Pick up the news story on the Erlanger chief nursing executive's retirement after its last sentence and carry it on for a few more paragraphs.

*** Opening of DOCUMENT EXCERPT ***

Jan Keys, Erlanger Health System's chief nursing executive, has announced her retirement from the public health system, according to an internal message to employees.
"Jan has been a true servant leader at Erlanger for more than nine years, and undertaken this challenging role with the utmost professionalism, integrity and grace. She has demonstrated deep loyalty to our organization and mission, and made many tough decisions with dignity and fortitude," Erlanger CEO Dr. Will Jackson said in the message. "Having been in a few foxholes with Jan over the years, I know firsthand of her work ethic, which is second to none. I am proud to have been her colleague, and am personally in her debt for her contributions and counsel the past several years."
Rachel Harris took over as interim chief nursing executive for Erlanger effective Monday, according to the message.
"Rachel has worked at Erlanger for more than two decades, and has an exemplary track record in both bedside nursing and nursing leadership roles at Erlanger throughout her tenure here," Jackson said.
The change in leadership comes as at least one Erlanger nurse is upset with working conditions and staff cutbacks and is trying to unionize nurses at Chattanooga's biggest hospital.
Jeff Holland, a licensed practical nurse at Erlanger for the past three years, sent a letter to Erlanger management in June outlining his concerns and telling about his union organizing efforts, which helps protect him from being fired for his plans.
In his letter to management, Holland contended that hospital officials "seem to be concerned only with making or saving money (even if it's at the expense of those working on the front lines) and lording control over the staff."

*** Close of DOCUMENT EXCERPT ***
*** Opening of AVAILABLE DATA ***

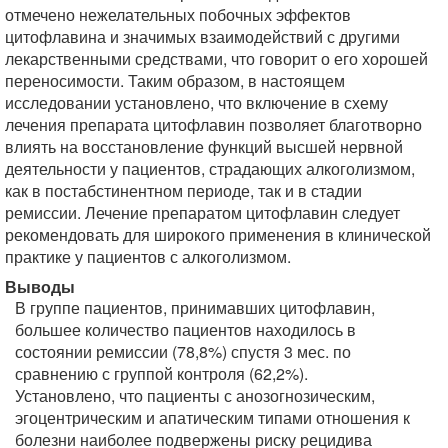
отмечено нежелательных побочных эффектов
цитофлавина и значимых взаимодействий с другими
лекарственными средствами, что говорит о его хорошей
переносимости. Таким образом, в настоящем
исследовании установлено, что включение в схему
лечения препарата цитофлавин позволяет благотворно
влиять на восстановление функций высшей нервной
деятельности у пациентов, страдающих алкоголизмом,
как в постабстинентном периоде, так и в стадии
ремиссии. Лечение препаратом цитофлавин следует
рекомендовать для широкого применения в клинической
практике у пациентов с алкоголизмом.
Выводы
В группе пациентов, принимавших цитофлавин,
большее количество пациентов находилось в
состоянии ремиссии (78,8%) спустя 3 мес. по
сравнению с группой контроля (62,2%).
Установлено, что пациенты с анозогнозическим,
эгоцентрическим и апатическим типами отношения к
болезни наиболее подвержены риску рецидива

*** Close of AVAILABLE DATA ***

### TASK OUTPUT
On an interim basis, Jackson will assume oversight of Keys' other responsibilities, including case management, LifeForce air medical, quality/safety and accreditation.
"Next steps for the [chief nursing executive] role and Erlanger's nursing direction will be communicated after Rachel and I listen intently to our nursing and medical staffs, examine our current organizational structure and integrate the 90 new nurses who joined Erlanger this spring," Jackson said.
Before the coronavirus pandemic, Erlanger and Chattanooga's other acute-care hospitals struggled to recruit nurses — a problem seen across the country as many nurses leave the hospital bedside in favor of lower-stress, higher-paying jobs with better hours. The need is greatest for registered hospital bedside nurses, often called medical-surgical nurses, who care for sick and recovering adult patients.
In a Times Free Press survey of more than 100 local nurses conducted in June 2019, nurses cited detached administration, low pay and burnout as key factors that caused them to either dislike their jobs or leave nursing.